§ Task requirements: When you find the line with "Floresta rastreia os passos de" among the records below, reproduce it and each line after it exactly, ending with the line with "La historia de".

[Extracted records]
--- START ---

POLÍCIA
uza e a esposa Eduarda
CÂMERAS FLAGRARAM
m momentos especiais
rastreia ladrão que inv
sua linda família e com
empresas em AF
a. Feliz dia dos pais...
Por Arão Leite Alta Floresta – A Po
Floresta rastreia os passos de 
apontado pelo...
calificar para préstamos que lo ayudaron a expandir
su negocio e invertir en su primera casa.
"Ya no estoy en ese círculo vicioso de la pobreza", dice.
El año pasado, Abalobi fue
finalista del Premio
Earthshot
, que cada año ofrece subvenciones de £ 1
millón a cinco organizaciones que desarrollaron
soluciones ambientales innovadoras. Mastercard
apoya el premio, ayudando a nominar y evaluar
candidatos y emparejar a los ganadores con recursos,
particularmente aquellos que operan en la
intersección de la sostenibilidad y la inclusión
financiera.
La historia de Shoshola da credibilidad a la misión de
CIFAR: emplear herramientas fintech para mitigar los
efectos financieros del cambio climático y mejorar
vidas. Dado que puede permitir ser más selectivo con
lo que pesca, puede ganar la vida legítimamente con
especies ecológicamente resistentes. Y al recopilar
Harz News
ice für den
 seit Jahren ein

--- END ---

§ Task answer:
Floresta rastreia os passos de 
apontado pelo...
calificar para préstamos que lo ayudaron a expandir
su negocio e invertir en su primera casa.
"Ya no estoy en ese círculo vicioso de la pobreza", dice.
El año pasado, Abalobi fue
finalista del Premio
Earthshot
, que cada año ofrece subvenciones de £ 1
millón a cinco organizaciones que desarrollaron
soluciones ambientales innovadoras. Mastercard
apoya el premio, ayudando a nominar y evaluar
candidatos y emparejar a los ganadores con recursos,
particularmente aquellos que operan en la
intersección de la sostenibilidad y la inclusión
financiera.
La historia de Shoshola da credibilidad a la misión de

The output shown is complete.